Customer AS

Vadim Antonov avg at quake.net
Mon Aug 19 22:31:31 UTC 1996


Randy Bush wrote:

>> In my (rather extensive) practice, multihoming by itself is
>> usually a major source of connectivity problems.

>in my meager and bottom-feeding scum-sucking practice, multi-homing
>decreased unreliability delivered to our customers by a factor of ten
>or more.

Right.  If you know what you're doing and have resources to
manage it.  PSG/TLG/RainNet is what?  Probably the largest
regional in Northwest.  Nobody argues about benefits of
multihoming for providers like that (and you have enough customers
to maintain significant level of aggregation, too).
The problem is that basement operators are multi-homing, too.

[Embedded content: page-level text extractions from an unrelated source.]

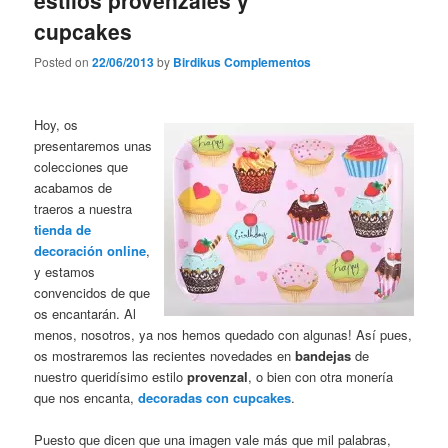
estilos provenzales y
cupcakes
Posted on
22/06/2013
by
Birdikus Complementos
Hoy, os
presentaremos unas
colecciones que
acabamos de
traeros a nuestra
tienda de
decoración online
,
y estamos
convencidos de que
os encantarán. Al
menos, nosotros, ya nos hemos quedado con algunas! Así pues,
os mostraremos las recientes novedades en
bandejas
de
nuestro queridísimo estilo
provenzal
, o bien con otra monería
que nos encanta,
decoradas con cupcakes
.
Puesto que dicen que una imagen vale más que mil palabras,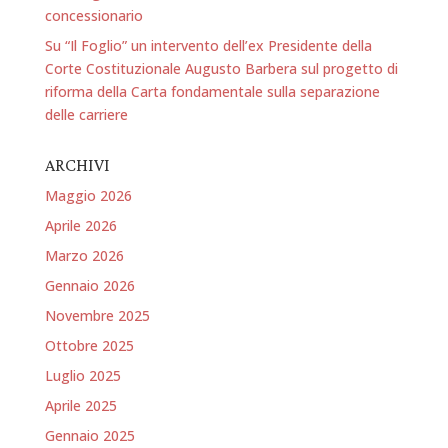
concessionario
Su “Il Foglio” un intervento dell’ex Presidente della
Corte Costituzionale Augusto Barbera sul progetto di
riforma della Carta fondamentale sulla separazione
delle carriere
ARCHIVI
Maggio 2026
Aprile 2026
Marzo 2026
Gennaio 2026
Novembre 2025
Ottobre 2025
Luglio 2025
Aprile 2025
Gennaio 2025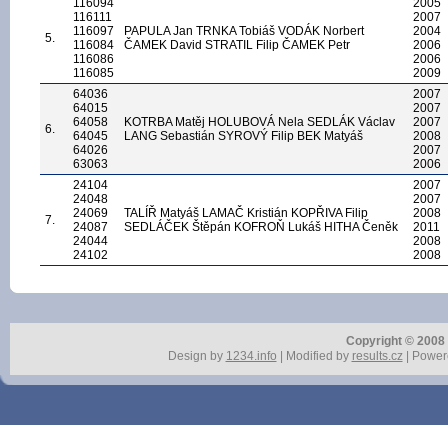
116094
2005
116111
2007
116097
PAPULA Jan TRNKA Tobiáš VODÁK Norbert
2004
5.
116084
ČAMEK David STRATIL Filip ČAMEK Petr
2006
116086
2006
116085
2009
64036
2007
64015
2007
64058
KOTRBA Matěj HOLUBOVÁ Nela SEDLÁK Václav
2007
6.
64045
LANG Sebastián SYROVÝ Filip BEK Matyáš
2008
64026
2007
63063
2006
24104
2007
24048
2007
24069
TALÍŘ Matyáš LAMAČ Kristián KOPŘIVA Filip
2008
7.
24087
SEDLÁČEK Štěpán KOFROŇ Lukáš HITHA Čeněk
2011
24044
2008
24102
2008
Copyright © 2008 r
Design by
1234.info
| Modified by
results.cz
| Power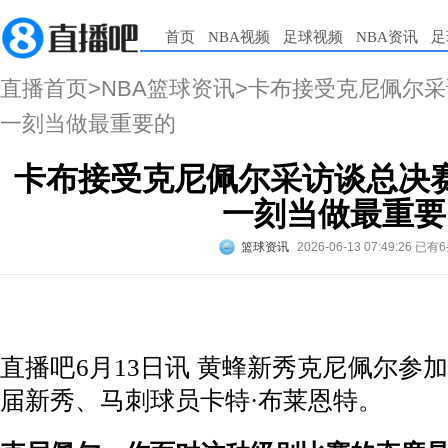
首页
NBA视频
足球视频
NBA资讯
足
直播首页
>
NBA篮球资讯
>卡布接受克尼佩尔
一刻当做最重要的
卡布接受克尼佩尔采访谈总决
一刻当做最重要
篮球资讯
2026-06-13 07:49:26
已有6
直播吧6月13日讯 黄蜂新秀克尼佩尔参
届新秀、马刺球员卡特·布莱恩特。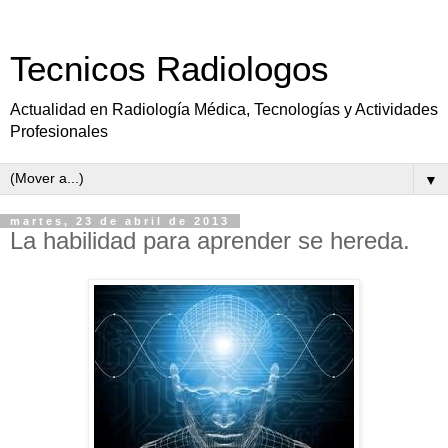
Tecnicos Radiologos
Actualidad en Radiología Médica, Tecnologías y Actividades
Profesionales
▼
martes, 23 de abril de 2013
La habilidad para aprender se hereda.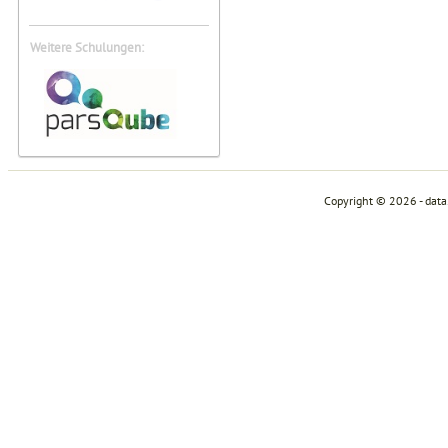
Weitere Schulungen:
Copyright © 2026 - dat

>this very moment i am sitting at a site which is single-homed to an
>anonymous NSP's major POP in a farming town in mid-Cal.  i can not get
>to www.cisco.com from here.  yet i can get to my home net, which is
>quite multi-homed, and get to cisco from there.
>
>so, as we say in my family, i smell cows.

See advice below.

>> It is _much_ better to multihome to the same provider who then
>> can take care of messy global routing.

>just what i always wanted, two connections to a broken provider.  you
>must be kidding.

Pick a provider which is not broken.  None of them will help you
agaist a clueless idiot injecting /24s covering your nameservers,
though (don't feed me the RA -- as long as dominant routers can't
do the massive filtering on their own it is close to useless).

AUTH_CERTIFICATE attribute anyone? :)

It may make sense to restrict multihoming to those who can aggregate
their routes to, say, no less than /17s.

--vadim

PS There is a proof by existance that reliable operation w/o
   customer multihoming is possible.  It is called POTS.